Should stable coronary artery disease patients without angina receive anti-ischemic therapy ?

Date: 
Wednesday, November 28, 2018

Should stable coronary artery disease patients without angina receive anti-ischemic therapy ?
Magdy Abdel Hamid , MD , FSCAI
Professor of Cardiovascular Medicine
Faculty of Medicine, Cairo University
Coronary artery disease (CAD) may be asymptomatic or cause angina pectoris ,myocardial infarction (MI) ,heart failure ,arrhythmias ,and sudden death . Silent ischemia is typically defined as objective evidence of myocardial ischemia in patients without symptoms related to that ischemia. In fact, asymptomatic (or silent) ST-segment depression during ambulatory electrocardiogram monitoring (AECG) occurs more often than symptomatic ST-segment depression in patients with CAD. In patients with medically managed CAD, the likelihood of death or MI during 7 years of follow-up was similar between patients with asymptomatic and those with symptomatic ST-segment depression with exercise Silent ischemia during AECG monitoring was a more powerful predictor of mortality than exercise duration, age, previous MI , hypertension, diabetes, or smoking history.
Should therapy in patients with stable CAD be guided by angina symptoms or by ischemia ? ,The goals of treatment of CAD aims to reduce risk of disease progression, prevention of acute coronary syndromes (ACS) and cardiovascular death ,in addition
to relieve symptoms and improve quality of life in patients with stable CAD.Silent myocardial ischemia is a major component of the total ischemic burden for patients with CAD. Management should aim to reduce or eliminate myocardial ischemia by risk factor modification, aggressive medical therapy and, if appropriate, myocardial revascularization .
Optimal management of CAD includes: (i) appropriate lifestyle, i.e.

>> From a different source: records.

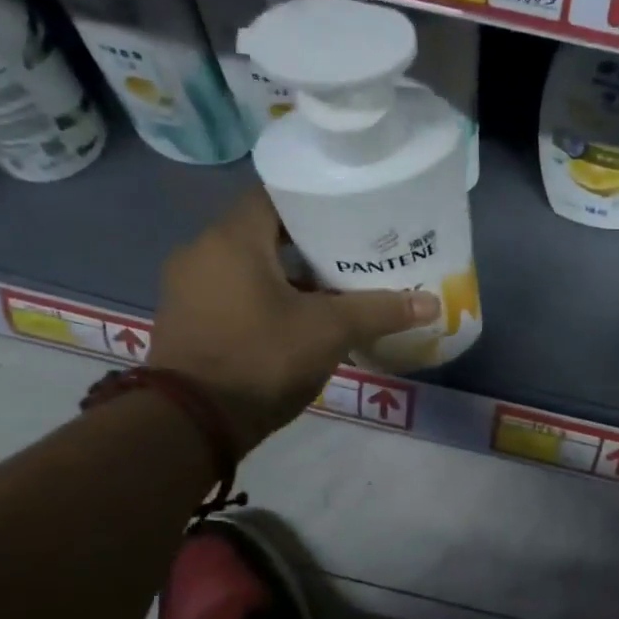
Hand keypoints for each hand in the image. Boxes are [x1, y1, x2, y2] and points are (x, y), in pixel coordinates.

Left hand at [150, 189, 438, 452]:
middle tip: (350, 253)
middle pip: (262, 232)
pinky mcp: (186, 320)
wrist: (192, 423)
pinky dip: (262, 297)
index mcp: (232, 239)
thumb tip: (432, 303)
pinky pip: (231, 293)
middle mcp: (202, 252)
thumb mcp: (329, 331)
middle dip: (307, 242)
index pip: (274, 195)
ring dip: (285, 274)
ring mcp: (188, 288)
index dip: (314, 201)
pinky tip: (296, 321)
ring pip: (247, 265)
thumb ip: (379, 310)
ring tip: (331, 289)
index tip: (349, 213)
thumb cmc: (262, 358)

no smoking, a healthy diet, weight control, and regular exercise; (ii) detection and treatment of diseases and conditions which increase the risk of atherosclerosis, in particular hypertension, diabetes, and hypercholesterolemia; (iii) regardless of LDL cholesterol levels, all patients with coronary artery disease should be taking an HMG-CoA reductase inhibitor or “statin” which has been shown to reduce progression of disease
.In addition , significant mortality benefits and reduction of ACS have been demonstrated in multiple trials, even in CAD patients with normal LDL levels .Statins have anti-inflammatory properties and plaque stabilization capabilities independent of LDL lowering. ; (iv) additional preventive therapy with aspirin, other anti-thrombotic agents, ACE-inhibitors, and ß- blockers in patients with known atherosclerosis .Every patient with documented CAD should be taking antiplatelet therapy, usually in the form of aspirin, for the prevention of ACS .Low dose aspirin (75 mg to 150 mg) has been shown to be equally effective as medium dose aspirin (162 mg to 325 mg) with less gastrointestinal bleeding complications. In addition, clopidogrel, prasugrel, and ticagrelor reduce recurrent events in the first year after an ACS.

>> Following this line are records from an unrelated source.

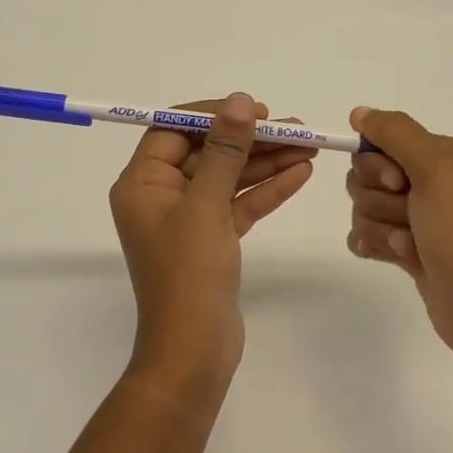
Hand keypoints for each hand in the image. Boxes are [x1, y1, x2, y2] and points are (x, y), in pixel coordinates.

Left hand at [110, 93, 316, 390]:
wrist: (194, 351)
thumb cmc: (188, 273)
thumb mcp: (206, 204)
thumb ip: (224, 150)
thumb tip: (238, 101)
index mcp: (142, 183)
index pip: (173, 130)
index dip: (213, 115)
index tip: (254, 109)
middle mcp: (161, 196)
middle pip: (207, 152)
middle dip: (251, 139)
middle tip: (295, 127)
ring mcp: (188, 219)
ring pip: (228, 178)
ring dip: (266, 162)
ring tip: (310, 144)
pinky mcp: (212, 240)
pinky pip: (239, 204)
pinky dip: (267, 190)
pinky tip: (301, 173)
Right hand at [345, 107, 452, 366]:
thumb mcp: (437, 169)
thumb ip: (395, 133)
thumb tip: (359, 113)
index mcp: (443, 155)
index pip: (380, 141)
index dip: (378, 165)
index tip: (400, 184)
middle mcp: (431, 181)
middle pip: (365, 176)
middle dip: (377, 200)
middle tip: (411, 218)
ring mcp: (419, 218)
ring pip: (363, 207)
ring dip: (381, 229)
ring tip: (412, 248)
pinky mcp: (408, 250)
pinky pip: (366, 235)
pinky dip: (375, 246)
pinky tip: (397, 260)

ß-blockers. These seem to be the most effective agents; they reduce the incidence, frequency, duration, and severity of silent ischemia according to the results of the Atenolol Silent Ischemia Study (ASIST) .Treatment with atenolol , 100 mg/d, reduced daily ischemia, as well as the risk of future adverse cardiac events at 1 year. The NICE guidelines recommends offering either a ß-blocker or calcium channel blocker as first-line treatment for stable angina, with the choice of drug depending on co-morbidities, contraindications and the person’s preference . ;(v) symptomatic treatment with nitrates, beta blockers, calcium channel blockers, and other anti-angina drugs; and (vi) revascularization by PCI or CABG in selected patients. Revascularization exerts favorable effects on symptoms, quality of life, exercise capacity, and survival, particularly in those with extensive CAD and documented moderate-to-severe ischemia. Additionally, future research is warranted to study the effect of newer medical therapies such as ranolazine and ivabradine or selected use of revascularization in those patients with persistent silent ischemia despite optimal current-era medical therapy.